RAW DATA:
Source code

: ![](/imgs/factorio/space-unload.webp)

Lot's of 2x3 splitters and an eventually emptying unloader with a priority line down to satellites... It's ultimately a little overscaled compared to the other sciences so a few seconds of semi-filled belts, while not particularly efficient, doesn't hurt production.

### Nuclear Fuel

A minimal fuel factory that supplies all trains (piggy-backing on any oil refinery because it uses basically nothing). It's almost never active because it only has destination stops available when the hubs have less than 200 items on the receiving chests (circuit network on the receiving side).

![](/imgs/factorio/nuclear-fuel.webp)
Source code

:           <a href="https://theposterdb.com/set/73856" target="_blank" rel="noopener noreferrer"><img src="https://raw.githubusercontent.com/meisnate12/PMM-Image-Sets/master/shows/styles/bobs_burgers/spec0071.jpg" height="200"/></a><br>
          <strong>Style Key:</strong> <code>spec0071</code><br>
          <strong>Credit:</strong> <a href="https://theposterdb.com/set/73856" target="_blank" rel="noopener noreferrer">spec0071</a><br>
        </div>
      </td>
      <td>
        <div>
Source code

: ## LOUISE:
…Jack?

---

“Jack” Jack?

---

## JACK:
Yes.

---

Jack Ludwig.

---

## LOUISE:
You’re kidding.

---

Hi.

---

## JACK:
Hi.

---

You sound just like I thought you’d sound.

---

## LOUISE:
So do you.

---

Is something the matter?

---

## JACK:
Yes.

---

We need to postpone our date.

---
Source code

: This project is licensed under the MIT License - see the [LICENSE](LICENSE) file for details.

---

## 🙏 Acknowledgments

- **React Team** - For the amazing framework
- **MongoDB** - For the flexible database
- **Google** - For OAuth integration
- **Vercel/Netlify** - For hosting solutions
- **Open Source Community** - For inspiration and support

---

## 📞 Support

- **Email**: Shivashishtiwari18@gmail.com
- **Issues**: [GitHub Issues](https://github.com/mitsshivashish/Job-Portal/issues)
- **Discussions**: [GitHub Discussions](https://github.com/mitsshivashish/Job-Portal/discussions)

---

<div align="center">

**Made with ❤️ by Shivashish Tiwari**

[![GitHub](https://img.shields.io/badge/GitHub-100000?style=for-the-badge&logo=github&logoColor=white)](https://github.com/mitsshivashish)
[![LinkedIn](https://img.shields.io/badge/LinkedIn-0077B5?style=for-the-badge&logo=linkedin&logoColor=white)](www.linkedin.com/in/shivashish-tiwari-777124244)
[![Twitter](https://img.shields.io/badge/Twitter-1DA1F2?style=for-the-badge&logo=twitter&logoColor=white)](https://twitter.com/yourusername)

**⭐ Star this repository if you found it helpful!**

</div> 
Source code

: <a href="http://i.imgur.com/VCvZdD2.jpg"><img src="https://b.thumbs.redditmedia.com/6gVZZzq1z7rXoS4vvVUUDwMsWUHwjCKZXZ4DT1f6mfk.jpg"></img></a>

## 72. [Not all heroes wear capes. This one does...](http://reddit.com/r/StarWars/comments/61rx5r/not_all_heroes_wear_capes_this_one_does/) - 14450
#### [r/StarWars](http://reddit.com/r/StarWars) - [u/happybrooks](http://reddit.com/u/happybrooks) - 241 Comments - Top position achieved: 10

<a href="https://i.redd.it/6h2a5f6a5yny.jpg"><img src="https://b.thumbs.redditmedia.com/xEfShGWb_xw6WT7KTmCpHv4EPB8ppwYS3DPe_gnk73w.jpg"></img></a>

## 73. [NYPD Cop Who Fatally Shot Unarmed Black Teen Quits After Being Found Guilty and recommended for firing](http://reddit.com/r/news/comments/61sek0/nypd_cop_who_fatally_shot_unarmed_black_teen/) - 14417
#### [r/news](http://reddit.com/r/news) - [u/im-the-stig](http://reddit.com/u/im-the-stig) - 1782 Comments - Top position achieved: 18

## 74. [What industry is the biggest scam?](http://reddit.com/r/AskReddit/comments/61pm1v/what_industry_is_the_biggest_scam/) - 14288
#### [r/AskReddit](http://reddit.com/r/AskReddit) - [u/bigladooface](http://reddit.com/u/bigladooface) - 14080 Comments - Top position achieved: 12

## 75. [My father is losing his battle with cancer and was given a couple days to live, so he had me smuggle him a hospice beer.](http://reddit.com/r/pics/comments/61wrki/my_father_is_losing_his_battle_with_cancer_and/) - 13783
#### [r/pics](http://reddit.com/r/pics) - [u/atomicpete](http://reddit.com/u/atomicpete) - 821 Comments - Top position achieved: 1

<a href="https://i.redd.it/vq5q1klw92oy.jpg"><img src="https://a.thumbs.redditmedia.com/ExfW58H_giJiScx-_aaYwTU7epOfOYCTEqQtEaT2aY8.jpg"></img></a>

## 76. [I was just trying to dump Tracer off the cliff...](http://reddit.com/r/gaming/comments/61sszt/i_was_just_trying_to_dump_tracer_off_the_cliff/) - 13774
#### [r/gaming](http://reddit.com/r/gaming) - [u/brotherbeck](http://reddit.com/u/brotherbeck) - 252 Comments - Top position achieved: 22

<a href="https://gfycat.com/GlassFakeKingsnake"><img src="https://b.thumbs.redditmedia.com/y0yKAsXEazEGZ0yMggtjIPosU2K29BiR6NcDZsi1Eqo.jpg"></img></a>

REQUIRED WORK: Pull out each line of the material above that contains the word "news", and copy those lines.

RESPONSE TO THIS TASK:
## 73. [NYPD Cop Who Fatally Shot Unarmed Black Teen Quits After Being Found Guilty and recommended for firing](http://reddit.com/r/news/comments/61sek0/nypd_cop_who_fatally_shot_unarmed_black_teen/) - 14417
#### [r/news](http://reddit.com/r/news) - [u/im-the-stig](http://reddit.com/u/im-the-stig) - 1782 Comments - Top position achieved: 18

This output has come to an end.